Ryan Turnbull Liberal Whitby, ON

Okay.

I know that we have legislation that protects private information in Canada. I worked on it when I was a parliamentary secretary to the minister for industry. We tried to update it; unfortunately, we weren't able to do that to the degree that we would have liked.

The point is that I know that there are definitions of private information and confidential information embedded in that act, which is PIPEDA for short.

I would suggest that it's very clear to me and common sense and well known here that there are some pretty rigorous definitions of what those terms mean that protect against arbitrarily using this to just redact or withhold all kinds of information from the registry.

12:40 p.m.

Conservative

The Chair Conservative John Williamson

I'll look to Mr. Chambers for comments on this, please.

12:40 p.m.

Conservative

Adam Chambers Conservative Simcoe North, ON

Thank you.

Perhaps a couple of questions would be helpful in order to form an opinion.

The sole basis for holding some information off the registry could not be solely the Income Tax Act, because we are amending section 241 of the Income Tax Act to make it permissible to disclose information. Do I understand that correctly?

I do. Okay, thank you.

It's because a letter from the Privacy Commissioner was brought up. I'll summarize it to some degree. After the review, the quote says, “...my Office is therefore of the view that potential impacts to privacy, if any at all, would be minor.”

I read that to mean that if there is a proposal or a desire to withhold some information, the reason to do so would have to be over and above the fact that there would be private information disclosed. Is that a fair assessment?

When we reviewed the bill, for example, we talked about how every corporation has a registry, whether it's federally registered or provincially registered, and that you could uncover the directors and in some cases the shareholders of those corporations by just searching the corporate name. Therefore, publishing a corporate name in the registry, on its face, is not a violation of privacy.

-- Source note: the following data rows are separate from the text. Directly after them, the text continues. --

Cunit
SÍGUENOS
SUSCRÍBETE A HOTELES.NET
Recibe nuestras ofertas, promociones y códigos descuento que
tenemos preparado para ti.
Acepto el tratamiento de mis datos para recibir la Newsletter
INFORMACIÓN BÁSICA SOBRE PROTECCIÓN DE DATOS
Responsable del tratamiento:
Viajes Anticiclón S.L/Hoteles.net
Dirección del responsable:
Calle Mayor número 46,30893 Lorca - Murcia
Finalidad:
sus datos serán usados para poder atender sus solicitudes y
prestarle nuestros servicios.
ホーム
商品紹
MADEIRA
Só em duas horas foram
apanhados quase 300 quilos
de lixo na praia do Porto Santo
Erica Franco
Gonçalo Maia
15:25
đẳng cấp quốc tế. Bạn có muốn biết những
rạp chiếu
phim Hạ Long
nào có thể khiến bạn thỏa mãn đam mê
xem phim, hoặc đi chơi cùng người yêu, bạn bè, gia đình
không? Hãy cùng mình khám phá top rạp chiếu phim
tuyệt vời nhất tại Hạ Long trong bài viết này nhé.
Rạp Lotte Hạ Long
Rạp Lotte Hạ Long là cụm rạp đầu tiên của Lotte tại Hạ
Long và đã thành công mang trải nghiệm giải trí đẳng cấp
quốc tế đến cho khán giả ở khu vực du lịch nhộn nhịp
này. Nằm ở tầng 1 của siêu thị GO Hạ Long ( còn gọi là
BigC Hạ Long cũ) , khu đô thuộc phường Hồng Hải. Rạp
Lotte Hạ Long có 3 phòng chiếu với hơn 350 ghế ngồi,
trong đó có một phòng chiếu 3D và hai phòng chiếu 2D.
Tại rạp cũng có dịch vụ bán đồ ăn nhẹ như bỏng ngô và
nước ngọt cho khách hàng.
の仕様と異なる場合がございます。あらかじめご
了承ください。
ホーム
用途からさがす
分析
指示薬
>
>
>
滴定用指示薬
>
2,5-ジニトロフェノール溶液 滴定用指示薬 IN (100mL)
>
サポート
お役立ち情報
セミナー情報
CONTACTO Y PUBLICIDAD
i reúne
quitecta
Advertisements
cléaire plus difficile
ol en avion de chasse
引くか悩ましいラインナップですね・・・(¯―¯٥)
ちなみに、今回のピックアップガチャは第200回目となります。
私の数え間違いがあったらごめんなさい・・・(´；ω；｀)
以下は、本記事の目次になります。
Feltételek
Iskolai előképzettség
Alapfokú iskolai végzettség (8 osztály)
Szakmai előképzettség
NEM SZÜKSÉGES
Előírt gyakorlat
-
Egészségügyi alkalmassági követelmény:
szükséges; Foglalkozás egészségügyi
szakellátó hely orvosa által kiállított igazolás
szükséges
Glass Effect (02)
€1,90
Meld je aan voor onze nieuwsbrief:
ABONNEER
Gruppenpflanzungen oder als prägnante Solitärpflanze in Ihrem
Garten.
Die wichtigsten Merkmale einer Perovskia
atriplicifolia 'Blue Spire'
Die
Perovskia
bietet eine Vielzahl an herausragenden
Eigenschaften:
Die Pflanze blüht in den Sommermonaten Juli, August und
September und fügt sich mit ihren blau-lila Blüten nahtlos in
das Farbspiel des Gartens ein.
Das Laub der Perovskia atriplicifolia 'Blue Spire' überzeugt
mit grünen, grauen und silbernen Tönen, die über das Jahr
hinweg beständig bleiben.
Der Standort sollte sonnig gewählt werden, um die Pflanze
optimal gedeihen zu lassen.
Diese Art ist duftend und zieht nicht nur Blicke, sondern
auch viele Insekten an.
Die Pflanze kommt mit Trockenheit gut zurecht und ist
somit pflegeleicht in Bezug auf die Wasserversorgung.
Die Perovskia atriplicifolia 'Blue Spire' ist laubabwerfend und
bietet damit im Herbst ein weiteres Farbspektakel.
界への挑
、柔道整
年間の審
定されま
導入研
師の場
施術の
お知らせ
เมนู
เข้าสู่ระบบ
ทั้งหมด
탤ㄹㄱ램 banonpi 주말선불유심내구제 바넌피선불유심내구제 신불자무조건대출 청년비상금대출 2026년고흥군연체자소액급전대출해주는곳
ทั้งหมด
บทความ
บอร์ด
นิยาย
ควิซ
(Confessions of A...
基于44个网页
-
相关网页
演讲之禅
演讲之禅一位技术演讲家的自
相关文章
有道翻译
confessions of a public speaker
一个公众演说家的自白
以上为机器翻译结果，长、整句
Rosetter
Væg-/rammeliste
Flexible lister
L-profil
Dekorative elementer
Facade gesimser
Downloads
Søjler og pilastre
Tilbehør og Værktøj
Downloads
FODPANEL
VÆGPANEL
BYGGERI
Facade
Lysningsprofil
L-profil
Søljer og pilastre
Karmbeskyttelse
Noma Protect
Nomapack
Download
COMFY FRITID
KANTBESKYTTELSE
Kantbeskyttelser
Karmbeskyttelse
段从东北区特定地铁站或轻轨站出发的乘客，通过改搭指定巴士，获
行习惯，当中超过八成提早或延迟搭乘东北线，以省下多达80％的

I just want to make sure that I'm understanding that correctly.

12:45 p.m.

Senior Director, Financial Management Policy, Treasury Board Secretariat

Tomasz Popiel

That's correct.

12:45 p.m.

Conservative

Adam Chambers Conservative Simcoe North, ON

Okay. That is very helpful.

If there is a redaction made, would other information appear on the registry? Would the information proposed to be redacted be redacted, or would there be no entry at all? Would there be a line item that is blank on the name, but the amount and the act under which the debt was waived, forgiven, remitted or written off would appear?

12:45 p.m.

Senior Director, Financial Management Policy, Treasury Board Secretariat

Tomasz Popiel

The way it's written right now, “the President of the Treasury Board may exclude from the registry any information that, in their opinion, would be inappropriate to make publicly accessible”. It could be in part or in whole.

12:45 p.m.

Conservative

Adam Chambers Conservative Simcoe North, ON

I guess the question would be how you would envision parliamentarians or the public knowing that a redaction has been made.